ADP said small businesses took the biggest hit, losing 90,000 jobs, while medium-sized and large companies still added workers. It's the first time since September 2017, when Hurricanes Harvey and Irma hit the southeast, that ADP has reported a job loss.
Indeed, economists are turning to natural disasters to describe the speed and scale of economic disruption.
"You immediately go looking at natural disasters, like hurricanes, or the Great Recession" to find an analog, Rodgers said. With the current speed of layoffs, however, the unemployment rate is set to exceed the 10% peak set in the Great Recession within several weeks.
Roushaunda Williams is on unemployment for the first time after 20 years as a bartender at Chicago's Palmer House Hilton Hotel, the Associated Press reported. During good years, Williams, 52, pulled in $70,000 to $100,000 annually. But she had to get a credit-card advance to pay her $1,850 rent on April 1, and she's already considering downsizing, or moving in with friends, the AP reported.
"April 1 isn't even here yet, and I'm already working on what I'm going to do for May 1," Williams told the AP.

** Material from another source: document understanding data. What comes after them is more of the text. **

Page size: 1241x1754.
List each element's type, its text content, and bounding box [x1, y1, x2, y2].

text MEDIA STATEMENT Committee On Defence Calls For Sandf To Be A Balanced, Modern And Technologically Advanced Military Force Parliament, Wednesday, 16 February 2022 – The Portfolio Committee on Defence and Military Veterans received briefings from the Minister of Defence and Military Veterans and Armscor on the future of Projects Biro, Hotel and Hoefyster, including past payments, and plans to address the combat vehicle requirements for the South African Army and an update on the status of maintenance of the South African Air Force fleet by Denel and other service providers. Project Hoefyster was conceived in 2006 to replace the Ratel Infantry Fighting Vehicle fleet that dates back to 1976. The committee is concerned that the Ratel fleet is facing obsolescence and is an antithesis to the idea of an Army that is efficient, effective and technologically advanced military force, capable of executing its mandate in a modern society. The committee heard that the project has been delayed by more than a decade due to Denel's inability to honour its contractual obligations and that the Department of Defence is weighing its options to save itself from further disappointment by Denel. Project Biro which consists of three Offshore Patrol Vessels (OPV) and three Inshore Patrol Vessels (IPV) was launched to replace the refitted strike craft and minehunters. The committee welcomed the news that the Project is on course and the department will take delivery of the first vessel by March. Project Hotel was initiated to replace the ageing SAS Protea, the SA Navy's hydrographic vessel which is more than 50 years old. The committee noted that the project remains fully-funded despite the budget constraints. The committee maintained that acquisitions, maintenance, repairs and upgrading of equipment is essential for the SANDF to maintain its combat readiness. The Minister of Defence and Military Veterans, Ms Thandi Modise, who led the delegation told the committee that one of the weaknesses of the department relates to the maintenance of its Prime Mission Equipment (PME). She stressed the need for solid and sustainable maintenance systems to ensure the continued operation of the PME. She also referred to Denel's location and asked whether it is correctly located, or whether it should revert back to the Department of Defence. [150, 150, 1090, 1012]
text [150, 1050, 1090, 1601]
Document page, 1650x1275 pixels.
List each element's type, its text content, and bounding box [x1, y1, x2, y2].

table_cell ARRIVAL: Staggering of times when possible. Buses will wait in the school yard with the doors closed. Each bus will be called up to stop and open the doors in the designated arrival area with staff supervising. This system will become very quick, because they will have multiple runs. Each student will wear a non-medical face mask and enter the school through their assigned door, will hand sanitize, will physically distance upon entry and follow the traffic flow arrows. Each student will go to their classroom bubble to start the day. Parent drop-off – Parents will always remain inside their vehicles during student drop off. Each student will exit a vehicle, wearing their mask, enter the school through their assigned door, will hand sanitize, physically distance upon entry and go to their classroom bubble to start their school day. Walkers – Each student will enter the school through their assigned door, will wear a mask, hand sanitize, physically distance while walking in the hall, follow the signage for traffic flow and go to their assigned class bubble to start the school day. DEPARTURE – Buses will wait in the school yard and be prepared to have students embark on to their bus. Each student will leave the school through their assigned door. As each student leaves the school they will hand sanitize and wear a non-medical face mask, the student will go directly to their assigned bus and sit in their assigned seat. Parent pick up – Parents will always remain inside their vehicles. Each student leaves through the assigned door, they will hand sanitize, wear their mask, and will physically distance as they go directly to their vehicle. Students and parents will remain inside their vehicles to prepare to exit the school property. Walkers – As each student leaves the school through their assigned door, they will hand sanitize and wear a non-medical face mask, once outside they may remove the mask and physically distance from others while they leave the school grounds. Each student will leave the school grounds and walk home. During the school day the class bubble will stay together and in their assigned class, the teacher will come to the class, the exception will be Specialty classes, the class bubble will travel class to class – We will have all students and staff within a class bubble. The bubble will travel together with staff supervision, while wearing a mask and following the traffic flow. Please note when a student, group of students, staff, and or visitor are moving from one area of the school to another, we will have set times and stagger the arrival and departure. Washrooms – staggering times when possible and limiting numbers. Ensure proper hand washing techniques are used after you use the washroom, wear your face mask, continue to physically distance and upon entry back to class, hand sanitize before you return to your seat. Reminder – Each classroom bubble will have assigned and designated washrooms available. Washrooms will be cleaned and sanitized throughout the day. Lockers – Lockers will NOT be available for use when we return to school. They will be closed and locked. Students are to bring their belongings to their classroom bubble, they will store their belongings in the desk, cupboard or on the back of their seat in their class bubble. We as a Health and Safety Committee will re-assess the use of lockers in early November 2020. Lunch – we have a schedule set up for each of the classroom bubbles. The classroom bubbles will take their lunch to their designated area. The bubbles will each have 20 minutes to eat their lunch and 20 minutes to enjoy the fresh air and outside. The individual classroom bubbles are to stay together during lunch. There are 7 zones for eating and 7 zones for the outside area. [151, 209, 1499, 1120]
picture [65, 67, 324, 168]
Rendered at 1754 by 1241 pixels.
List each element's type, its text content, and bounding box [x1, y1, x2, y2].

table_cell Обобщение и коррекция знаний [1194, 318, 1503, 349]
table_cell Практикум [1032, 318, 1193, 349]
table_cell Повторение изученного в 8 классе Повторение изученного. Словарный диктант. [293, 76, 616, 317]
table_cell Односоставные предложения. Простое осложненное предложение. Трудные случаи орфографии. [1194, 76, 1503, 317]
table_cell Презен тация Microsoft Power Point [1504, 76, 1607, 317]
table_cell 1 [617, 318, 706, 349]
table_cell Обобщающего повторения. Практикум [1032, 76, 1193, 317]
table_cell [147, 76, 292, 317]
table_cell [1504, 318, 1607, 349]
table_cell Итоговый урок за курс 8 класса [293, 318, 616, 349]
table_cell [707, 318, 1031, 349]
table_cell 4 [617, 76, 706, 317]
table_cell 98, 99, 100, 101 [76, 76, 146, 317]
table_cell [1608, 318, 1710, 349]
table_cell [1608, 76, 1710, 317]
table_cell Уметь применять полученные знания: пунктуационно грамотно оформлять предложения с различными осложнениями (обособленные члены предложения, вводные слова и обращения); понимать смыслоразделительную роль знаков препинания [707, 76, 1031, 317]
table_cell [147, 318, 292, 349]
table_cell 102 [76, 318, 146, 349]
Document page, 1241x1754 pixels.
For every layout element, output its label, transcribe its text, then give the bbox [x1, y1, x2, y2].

President Donald Trump, who initially set a goal of restarting the economy by Easter, on Tuesday warned Americans to brace for "one of the roughest two or three weeks we've ever had in our country."
The scale of layoffs and business closures is so deep, some economists are calling this a depression.
"The No. 1 economy in the world, the United States, is not functioning," said Tenpao Lee, an economist at Niagara University. "All the service sectors are being affected."